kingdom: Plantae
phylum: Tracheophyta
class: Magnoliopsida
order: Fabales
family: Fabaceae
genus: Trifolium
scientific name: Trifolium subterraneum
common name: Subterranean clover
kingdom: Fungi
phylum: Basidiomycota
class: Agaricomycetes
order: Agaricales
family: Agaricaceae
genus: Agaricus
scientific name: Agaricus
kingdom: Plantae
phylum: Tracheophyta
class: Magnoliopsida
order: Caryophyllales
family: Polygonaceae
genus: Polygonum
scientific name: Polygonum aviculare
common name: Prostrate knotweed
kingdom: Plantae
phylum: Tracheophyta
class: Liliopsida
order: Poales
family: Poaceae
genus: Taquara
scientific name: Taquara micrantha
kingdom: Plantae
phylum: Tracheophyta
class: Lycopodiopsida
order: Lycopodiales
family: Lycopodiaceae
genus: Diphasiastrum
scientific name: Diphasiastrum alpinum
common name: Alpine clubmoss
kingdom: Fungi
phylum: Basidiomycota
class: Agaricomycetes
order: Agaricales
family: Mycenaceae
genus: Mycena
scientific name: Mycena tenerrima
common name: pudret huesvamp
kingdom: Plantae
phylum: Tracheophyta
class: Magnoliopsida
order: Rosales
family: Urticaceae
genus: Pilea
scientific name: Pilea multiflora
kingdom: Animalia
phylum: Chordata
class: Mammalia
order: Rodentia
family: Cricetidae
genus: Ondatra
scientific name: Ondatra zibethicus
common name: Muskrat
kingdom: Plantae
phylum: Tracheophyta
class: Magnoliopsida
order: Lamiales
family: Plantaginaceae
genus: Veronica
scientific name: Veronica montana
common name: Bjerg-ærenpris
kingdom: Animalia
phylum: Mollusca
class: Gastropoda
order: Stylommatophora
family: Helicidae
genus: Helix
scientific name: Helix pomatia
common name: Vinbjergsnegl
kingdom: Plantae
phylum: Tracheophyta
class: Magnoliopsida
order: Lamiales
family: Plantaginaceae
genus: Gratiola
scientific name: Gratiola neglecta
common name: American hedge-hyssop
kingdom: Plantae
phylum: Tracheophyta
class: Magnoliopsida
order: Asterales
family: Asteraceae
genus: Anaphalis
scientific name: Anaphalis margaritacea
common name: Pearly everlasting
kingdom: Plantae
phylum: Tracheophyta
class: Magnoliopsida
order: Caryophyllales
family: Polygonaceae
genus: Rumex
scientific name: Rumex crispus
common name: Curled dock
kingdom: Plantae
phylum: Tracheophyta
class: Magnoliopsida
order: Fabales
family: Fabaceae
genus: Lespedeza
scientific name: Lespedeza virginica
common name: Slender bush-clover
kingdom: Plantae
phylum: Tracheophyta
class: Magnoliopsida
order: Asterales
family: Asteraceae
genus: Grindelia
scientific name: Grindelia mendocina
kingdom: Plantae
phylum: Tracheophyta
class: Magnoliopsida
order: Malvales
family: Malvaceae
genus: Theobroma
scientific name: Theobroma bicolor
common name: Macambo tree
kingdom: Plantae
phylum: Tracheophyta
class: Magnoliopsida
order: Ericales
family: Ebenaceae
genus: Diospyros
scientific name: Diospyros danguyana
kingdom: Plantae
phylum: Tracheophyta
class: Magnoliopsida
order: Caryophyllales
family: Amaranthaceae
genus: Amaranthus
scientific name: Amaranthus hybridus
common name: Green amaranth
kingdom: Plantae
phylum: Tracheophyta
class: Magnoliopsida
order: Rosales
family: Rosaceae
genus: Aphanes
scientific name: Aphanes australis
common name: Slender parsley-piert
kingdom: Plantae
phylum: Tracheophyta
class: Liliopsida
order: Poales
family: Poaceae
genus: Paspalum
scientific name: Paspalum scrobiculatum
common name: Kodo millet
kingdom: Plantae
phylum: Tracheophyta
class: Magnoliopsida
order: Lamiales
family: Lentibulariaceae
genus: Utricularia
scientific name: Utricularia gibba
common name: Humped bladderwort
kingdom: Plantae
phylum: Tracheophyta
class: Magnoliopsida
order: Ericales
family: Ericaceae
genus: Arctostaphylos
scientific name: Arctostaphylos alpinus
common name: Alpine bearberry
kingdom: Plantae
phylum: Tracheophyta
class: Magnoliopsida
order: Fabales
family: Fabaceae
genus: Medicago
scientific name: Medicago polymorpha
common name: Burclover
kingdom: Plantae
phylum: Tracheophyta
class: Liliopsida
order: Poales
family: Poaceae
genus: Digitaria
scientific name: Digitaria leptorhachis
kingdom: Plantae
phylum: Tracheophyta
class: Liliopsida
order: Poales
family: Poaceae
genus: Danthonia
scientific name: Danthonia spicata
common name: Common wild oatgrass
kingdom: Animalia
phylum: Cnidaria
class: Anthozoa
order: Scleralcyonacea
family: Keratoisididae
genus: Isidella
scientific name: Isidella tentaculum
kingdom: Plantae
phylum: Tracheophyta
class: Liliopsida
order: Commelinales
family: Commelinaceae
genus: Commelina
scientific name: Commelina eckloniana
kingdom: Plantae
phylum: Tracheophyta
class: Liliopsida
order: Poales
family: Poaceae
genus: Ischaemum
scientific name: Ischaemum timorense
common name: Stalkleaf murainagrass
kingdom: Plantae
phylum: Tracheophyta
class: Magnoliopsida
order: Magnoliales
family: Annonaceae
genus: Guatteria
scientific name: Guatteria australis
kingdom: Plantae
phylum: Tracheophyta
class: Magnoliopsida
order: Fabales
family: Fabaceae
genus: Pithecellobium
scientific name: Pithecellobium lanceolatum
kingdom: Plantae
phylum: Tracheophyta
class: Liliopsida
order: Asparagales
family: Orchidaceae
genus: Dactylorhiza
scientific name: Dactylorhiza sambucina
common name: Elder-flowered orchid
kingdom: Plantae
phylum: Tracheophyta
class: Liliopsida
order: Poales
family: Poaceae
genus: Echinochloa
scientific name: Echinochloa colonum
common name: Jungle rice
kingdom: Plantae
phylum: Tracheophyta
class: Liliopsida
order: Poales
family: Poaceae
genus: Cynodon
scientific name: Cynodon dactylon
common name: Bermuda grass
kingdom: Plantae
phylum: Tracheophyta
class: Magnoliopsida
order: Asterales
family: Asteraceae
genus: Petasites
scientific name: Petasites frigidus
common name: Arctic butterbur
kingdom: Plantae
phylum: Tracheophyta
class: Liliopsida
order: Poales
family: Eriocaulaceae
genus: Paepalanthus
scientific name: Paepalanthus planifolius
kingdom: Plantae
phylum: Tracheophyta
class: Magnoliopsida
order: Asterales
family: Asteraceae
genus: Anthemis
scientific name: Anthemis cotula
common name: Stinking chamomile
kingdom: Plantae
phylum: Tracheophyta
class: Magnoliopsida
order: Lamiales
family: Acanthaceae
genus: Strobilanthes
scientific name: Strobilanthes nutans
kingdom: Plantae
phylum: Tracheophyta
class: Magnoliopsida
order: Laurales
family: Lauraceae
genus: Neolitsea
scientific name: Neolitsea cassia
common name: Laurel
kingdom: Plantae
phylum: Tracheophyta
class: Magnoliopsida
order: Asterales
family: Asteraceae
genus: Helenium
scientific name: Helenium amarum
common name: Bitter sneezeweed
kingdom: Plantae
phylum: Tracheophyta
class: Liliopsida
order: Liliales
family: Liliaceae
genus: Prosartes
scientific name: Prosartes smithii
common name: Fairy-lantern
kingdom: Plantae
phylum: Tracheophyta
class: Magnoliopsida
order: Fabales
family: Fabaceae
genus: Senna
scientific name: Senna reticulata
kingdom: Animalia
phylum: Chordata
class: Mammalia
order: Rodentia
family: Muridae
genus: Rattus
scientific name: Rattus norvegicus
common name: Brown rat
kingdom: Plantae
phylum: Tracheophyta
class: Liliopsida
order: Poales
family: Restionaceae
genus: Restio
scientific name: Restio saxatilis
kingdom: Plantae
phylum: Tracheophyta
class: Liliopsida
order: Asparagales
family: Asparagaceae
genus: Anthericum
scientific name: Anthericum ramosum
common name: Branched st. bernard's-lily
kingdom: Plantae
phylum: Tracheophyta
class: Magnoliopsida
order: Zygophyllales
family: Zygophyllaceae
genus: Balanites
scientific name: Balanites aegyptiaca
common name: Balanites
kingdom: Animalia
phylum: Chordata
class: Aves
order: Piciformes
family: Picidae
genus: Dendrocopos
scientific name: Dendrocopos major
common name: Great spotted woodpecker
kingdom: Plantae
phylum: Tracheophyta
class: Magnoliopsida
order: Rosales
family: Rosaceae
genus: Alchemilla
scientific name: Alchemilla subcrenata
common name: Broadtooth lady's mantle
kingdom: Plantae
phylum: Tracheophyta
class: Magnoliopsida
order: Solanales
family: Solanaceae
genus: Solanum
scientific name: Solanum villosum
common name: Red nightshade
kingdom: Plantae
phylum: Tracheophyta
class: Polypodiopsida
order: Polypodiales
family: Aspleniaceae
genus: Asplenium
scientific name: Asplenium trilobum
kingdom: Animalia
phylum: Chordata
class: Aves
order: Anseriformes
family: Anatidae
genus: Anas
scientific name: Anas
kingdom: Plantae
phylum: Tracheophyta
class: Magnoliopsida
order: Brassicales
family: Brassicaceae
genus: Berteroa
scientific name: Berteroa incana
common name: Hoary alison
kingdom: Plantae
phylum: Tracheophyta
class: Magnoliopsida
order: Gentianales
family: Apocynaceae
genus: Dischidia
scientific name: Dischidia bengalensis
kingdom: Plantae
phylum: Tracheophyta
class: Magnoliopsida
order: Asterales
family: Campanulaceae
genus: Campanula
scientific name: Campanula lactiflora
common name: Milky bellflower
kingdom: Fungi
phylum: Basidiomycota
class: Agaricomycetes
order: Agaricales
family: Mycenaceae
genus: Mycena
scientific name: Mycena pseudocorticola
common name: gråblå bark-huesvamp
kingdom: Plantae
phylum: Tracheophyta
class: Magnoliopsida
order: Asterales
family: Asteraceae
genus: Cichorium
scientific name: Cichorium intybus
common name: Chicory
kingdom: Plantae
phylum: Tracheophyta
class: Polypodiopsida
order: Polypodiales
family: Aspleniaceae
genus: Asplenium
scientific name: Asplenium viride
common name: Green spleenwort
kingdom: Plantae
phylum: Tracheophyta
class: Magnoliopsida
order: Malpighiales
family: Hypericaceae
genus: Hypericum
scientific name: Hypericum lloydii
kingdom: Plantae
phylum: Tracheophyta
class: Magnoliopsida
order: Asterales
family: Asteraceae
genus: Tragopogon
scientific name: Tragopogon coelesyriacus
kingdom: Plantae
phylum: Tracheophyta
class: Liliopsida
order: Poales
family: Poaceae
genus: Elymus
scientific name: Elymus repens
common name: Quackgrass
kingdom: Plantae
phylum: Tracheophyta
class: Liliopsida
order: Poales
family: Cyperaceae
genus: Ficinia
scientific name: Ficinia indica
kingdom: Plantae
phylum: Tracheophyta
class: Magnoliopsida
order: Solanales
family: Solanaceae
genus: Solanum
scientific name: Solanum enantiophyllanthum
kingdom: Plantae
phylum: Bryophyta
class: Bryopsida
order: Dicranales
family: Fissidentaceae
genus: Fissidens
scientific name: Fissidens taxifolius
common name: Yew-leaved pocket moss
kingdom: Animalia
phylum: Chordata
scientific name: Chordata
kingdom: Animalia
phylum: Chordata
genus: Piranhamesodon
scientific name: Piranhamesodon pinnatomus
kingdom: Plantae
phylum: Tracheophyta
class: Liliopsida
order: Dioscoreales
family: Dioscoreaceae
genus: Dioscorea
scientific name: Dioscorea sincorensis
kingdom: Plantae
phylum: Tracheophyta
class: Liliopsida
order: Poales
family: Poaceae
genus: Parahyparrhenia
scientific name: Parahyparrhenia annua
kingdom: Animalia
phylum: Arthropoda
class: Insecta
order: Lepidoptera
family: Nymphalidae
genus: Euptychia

**The task**
Update the data from the line with "scientific name: Anaphalis margaritacea" up to and including the line with "order: Scleralcyonacea", giving those lines again with "common name" changed to "vernacular name" and everything else left as it is.

**Answer to the exercise**
scientific name: Anaphalis margaritacea
vernacular name: Pearly everlasting
kingdom: Plantae
phylum: Tracheophyta
class: Magnoliopsida
order: Caryophyllales
family: Polygonaceae
genus: Rumex
scientific name: Rumex crispus
vernacular name: Curled dock
kingdom: Plantae
phylum: Tracheophyta
class: Magnoliopsida
order: Fabales
family: Fabaceae
genus: Lespedeza
scientific name: Lespedeza virginica
vernacular name: Slender bush-clover
kingdom: Plantae
phylum: Tracheophyta
class: Magnoliopsida
order: Asterales
family: Asteraceae
genus: Grindelia
scientific name: Grindelia mendocina
kingdom: Plantae
phylum: Tracheophyta
class: Magnoliopsida
order: Malvales
family: Malvaceae
genus: Theobroma
scientific name: Theobroma bicolor
vernacular name: Macambo tree
kingdom: Plantae
phylum: Tracheophyta
class: Magnoliopsida
order: Ericales
family: Ebenaceae
genus: Diospyros
scientific name: Diospyros danguyana
kingdom: Plantae
phylum: Tracheophyta
class: Magnoliopsida
order: Caryophyllales
family: Amaranthaceae
genus: Amaranthus
scientific name: Amaranthus hybridus
vernacular name: Green amaranth
kingdom: Plantae
phylum: Tracheophyta
class: Magnoliopsida
order: Rosales
family: Rosaceae
genus: Aphanes
scientific name: Aphanes australis
vernacular name: Slender parsley-piert
kingdom: Plantae
phylum: Tracheophyta
class: Liliopsida
order: Poales
family: Poaceae
genus: Paspalum
scientific name: Paspalum scrobiculatum
vernacular name: Kodo millet
kingdom: Plantae
phylum: Tracheophyta
class: Magnoliopsida
order: Lamiales
family: Lentibulariaceae
genus: Utricularia
scientific name: Utricularia gibba
vernacular name: Humped bladderwort
kingdom: Plantae
phylum: Tracheophyta
class: Magnoliopsida
order: Ericales
family: Ericaceae
genus: Arctostaphylos
scientific name: Arctostaphylos alpinus
vernacular name: Alpine bearberry
kingdom: Plantae
phylum: Tracheophyta
class: Magnoliopsida
order: Fabales
family: Fabaceae
genus: Medicago
scientific name: Medicago polymorpha
vernacular name: Burclover
kingdom: Plantae
phylum: Tracheophyta
class: Liliopsida
order: Poales
family: Poaceae
genus: Digitaria
scientific name: Digitaria leptorhachis
kingdom: Plantae
phylum: Tracheophyta
class: Liliopsida
order: Poales
family: Poaceae
genus: Danthonia
scientific name: Danthonia spicata
vernacular name: Common wild oatgrass
kingdom: Animalia
phylum: Cnidaria
class: Anthozoa
order: Scleralcyonacea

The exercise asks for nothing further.